The research reported in the paper In their own words: An Australian community sample’s priority concerns regarding mental health in the context of COVID- 19 was undertaken as part of Australia’s Mental Health Think Tank.

Emerging Australian research identifies that widespread infection control measures including physical distancing, self-isolation and localised lockdowns may have significant, long-lasting impacts on psychological health.

The paper explores Australian community members’ perspectives on mental health priorities during the pandemic. It draws on qualitative data from a diverse cross-sectional sample of Australian adults across all states and territories.

Participants highlighted that economic instability and social isolation were drivers of poor mental health amongst many in Australia, and both experiences were heightened and exacerbated by the pandemic.

Australians who are unwell face multiple barriers to seeking and receiving good mental health care, including an already over-burdened mental health service system and widespread stigma around mental health and help-seeking.

The study found more than half of participants reported a deterioration of mental health during the initial COVID-19 lockdown period in 2020. Trends in poor mental health have persisted for over a year since Australia’s first COVID-19 case, with approximately one in five Australians reporting their mental health as worse or much worse than prior to the pandemic.

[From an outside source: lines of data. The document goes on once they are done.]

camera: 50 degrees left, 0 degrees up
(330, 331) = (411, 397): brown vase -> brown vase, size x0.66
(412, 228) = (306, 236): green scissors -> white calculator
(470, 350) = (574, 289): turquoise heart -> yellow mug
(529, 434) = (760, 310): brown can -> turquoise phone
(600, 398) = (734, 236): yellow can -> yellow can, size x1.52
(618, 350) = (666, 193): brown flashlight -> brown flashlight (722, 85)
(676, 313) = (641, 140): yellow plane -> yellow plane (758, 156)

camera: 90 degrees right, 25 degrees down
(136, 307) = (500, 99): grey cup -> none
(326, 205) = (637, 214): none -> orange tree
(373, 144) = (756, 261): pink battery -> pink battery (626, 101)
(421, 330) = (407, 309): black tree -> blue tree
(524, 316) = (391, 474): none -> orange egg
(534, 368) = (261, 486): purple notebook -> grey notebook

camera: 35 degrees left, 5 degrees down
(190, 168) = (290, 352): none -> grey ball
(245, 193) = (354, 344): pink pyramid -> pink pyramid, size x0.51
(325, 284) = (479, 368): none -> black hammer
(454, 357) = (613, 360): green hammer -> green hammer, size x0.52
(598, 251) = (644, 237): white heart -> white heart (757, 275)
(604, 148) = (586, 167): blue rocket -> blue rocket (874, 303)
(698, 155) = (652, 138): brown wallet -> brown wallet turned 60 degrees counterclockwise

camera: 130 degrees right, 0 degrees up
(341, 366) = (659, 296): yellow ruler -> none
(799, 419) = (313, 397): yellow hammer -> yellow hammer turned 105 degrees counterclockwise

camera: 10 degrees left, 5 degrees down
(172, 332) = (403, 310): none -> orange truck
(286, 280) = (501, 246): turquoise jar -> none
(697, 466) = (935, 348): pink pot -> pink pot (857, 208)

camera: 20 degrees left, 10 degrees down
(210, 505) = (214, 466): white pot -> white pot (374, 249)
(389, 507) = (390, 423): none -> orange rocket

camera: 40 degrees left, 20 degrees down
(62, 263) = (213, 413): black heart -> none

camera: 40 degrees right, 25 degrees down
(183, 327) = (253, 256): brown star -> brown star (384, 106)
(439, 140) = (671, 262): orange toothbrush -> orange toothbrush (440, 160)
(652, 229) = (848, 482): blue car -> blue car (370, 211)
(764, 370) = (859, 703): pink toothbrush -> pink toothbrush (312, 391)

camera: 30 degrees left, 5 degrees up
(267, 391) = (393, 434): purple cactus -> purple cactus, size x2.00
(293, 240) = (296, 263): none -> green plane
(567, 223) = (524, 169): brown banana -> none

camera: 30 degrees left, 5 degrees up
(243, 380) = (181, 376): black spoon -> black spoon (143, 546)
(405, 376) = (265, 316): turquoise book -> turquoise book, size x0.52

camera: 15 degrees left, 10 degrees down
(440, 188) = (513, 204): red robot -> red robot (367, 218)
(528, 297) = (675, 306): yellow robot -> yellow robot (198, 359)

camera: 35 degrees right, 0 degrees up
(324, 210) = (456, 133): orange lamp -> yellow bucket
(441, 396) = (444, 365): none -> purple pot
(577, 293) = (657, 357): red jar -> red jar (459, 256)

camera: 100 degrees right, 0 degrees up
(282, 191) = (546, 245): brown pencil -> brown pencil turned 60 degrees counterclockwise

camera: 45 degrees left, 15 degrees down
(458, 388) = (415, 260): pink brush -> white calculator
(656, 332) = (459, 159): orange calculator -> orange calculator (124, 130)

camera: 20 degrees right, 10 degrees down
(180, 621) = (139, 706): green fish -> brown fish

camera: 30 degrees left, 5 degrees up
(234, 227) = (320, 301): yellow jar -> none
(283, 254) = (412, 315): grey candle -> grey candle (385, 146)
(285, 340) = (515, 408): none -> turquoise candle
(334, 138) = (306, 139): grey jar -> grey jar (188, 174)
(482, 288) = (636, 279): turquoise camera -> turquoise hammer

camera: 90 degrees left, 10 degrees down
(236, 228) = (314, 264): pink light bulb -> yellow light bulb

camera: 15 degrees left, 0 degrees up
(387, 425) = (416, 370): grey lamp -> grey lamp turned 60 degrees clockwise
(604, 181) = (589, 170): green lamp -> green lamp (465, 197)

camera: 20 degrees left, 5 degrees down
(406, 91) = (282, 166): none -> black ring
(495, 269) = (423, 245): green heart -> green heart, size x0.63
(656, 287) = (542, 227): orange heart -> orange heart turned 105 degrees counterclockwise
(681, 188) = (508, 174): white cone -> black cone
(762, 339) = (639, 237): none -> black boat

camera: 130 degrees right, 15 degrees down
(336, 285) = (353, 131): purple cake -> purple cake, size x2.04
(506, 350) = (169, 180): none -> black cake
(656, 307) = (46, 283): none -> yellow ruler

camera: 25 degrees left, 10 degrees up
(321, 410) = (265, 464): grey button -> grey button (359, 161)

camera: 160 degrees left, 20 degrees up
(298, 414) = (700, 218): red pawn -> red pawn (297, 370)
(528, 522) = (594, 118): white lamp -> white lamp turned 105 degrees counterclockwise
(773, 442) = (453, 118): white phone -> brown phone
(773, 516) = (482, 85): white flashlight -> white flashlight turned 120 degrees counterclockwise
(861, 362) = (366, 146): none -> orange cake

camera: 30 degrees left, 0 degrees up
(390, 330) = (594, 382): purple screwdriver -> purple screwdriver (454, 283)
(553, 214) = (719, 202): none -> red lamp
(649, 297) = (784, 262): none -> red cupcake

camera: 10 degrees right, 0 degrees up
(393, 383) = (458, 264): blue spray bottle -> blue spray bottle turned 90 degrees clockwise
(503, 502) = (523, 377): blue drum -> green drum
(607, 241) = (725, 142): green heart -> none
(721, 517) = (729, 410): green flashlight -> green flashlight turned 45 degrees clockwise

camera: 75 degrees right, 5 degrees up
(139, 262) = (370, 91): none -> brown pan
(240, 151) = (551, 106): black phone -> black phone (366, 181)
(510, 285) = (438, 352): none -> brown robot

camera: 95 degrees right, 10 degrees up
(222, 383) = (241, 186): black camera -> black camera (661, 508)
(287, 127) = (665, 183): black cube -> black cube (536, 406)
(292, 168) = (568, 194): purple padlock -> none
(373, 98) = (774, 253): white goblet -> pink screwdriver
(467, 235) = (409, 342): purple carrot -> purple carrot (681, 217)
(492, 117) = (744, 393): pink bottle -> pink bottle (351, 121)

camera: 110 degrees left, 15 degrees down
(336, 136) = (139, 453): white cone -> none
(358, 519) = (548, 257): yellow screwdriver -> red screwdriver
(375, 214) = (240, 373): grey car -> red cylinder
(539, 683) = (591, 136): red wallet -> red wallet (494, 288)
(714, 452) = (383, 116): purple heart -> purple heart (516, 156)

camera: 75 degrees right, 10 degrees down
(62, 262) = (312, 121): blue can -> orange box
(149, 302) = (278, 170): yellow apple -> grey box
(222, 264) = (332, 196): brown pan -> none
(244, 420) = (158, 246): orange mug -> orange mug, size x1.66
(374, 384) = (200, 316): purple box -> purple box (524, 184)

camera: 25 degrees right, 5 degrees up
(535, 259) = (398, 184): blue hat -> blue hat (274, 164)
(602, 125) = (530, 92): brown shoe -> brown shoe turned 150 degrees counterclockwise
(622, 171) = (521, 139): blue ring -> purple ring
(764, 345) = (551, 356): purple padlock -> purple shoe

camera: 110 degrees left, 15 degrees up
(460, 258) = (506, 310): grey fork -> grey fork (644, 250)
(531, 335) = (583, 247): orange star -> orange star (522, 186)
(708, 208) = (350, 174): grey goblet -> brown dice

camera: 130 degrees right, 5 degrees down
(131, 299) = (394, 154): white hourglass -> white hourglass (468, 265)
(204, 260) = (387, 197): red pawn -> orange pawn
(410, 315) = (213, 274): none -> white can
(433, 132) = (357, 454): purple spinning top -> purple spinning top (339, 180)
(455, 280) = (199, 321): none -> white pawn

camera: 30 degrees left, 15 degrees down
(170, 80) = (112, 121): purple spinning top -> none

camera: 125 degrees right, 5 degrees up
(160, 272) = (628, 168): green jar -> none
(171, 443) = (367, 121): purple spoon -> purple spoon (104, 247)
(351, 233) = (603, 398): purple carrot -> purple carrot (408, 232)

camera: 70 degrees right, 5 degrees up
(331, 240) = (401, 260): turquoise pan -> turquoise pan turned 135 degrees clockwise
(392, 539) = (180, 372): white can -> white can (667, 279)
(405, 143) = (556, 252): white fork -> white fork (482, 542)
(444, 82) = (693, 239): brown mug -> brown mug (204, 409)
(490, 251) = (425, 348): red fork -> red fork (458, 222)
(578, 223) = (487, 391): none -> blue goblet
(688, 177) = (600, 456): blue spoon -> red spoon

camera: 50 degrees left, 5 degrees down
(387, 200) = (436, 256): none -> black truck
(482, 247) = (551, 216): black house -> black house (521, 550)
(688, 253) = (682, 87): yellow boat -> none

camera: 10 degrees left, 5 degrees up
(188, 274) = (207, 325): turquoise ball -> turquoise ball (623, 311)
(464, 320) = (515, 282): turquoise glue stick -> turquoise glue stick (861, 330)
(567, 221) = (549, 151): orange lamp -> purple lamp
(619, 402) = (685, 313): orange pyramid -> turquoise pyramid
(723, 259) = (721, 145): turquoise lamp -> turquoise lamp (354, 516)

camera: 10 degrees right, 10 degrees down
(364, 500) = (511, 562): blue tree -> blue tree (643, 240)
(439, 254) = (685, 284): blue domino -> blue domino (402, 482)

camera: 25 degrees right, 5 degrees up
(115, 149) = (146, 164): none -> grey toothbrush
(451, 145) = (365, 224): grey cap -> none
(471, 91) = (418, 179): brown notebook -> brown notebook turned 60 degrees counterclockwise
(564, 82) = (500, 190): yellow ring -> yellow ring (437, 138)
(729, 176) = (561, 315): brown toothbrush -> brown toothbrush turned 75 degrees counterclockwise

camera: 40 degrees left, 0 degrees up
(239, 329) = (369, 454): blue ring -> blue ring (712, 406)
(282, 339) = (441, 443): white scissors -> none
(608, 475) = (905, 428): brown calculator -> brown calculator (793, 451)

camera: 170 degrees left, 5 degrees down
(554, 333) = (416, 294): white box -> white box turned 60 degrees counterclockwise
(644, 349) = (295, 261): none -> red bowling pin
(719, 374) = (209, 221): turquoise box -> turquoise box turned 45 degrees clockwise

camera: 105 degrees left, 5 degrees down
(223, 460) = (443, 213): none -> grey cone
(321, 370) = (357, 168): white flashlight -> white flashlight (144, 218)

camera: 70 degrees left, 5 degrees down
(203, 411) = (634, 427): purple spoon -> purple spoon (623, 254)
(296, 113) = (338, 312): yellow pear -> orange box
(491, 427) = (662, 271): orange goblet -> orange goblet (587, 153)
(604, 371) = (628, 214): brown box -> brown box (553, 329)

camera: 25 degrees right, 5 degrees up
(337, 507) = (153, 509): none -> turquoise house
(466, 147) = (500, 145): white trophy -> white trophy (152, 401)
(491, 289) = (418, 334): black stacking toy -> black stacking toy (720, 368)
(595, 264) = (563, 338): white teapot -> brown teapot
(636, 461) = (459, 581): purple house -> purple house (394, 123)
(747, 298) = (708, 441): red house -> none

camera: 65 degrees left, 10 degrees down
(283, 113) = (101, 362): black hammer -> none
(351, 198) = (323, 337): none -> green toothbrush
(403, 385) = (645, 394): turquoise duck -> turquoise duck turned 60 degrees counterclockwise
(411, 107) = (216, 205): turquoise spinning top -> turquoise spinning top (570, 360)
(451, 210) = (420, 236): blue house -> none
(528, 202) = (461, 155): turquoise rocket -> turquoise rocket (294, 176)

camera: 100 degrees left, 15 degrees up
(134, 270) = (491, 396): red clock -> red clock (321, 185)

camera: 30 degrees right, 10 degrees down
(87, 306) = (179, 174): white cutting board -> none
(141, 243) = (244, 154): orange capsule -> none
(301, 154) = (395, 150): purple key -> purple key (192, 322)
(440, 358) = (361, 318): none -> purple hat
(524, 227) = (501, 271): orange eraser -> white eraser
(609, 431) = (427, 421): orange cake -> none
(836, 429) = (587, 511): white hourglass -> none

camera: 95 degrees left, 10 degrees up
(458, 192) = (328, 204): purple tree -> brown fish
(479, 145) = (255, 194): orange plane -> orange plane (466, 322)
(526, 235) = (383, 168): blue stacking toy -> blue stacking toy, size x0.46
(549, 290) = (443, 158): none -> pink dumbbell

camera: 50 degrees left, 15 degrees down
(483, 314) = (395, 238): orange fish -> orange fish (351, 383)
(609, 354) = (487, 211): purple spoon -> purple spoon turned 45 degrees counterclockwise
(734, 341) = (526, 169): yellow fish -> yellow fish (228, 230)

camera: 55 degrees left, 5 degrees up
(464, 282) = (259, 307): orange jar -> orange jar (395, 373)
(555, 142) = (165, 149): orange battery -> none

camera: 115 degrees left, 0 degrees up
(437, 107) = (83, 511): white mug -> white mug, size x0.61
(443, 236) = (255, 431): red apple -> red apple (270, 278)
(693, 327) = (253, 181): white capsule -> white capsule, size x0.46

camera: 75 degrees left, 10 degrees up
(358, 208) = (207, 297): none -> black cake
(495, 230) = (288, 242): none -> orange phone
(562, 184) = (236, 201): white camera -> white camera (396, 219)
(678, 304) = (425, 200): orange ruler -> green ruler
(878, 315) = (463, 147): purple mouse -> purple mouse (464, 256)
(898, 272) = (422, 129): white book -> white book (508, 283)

A key concern for participants who reported having poor mental health was the existence of multiple competing barriers to accessing high-quality mental health care. According to participant responses, the pandemic placed additional pressures on an already over-burdened mental health service system, leaving many without timely, appropriate support.

The insights gained from the expertise of Australians’ lived experience in this research could, through targeted policy planning, ultimately support a more responsive, integrated and effective mental health system, during and beyond the COVID-19 pandemic.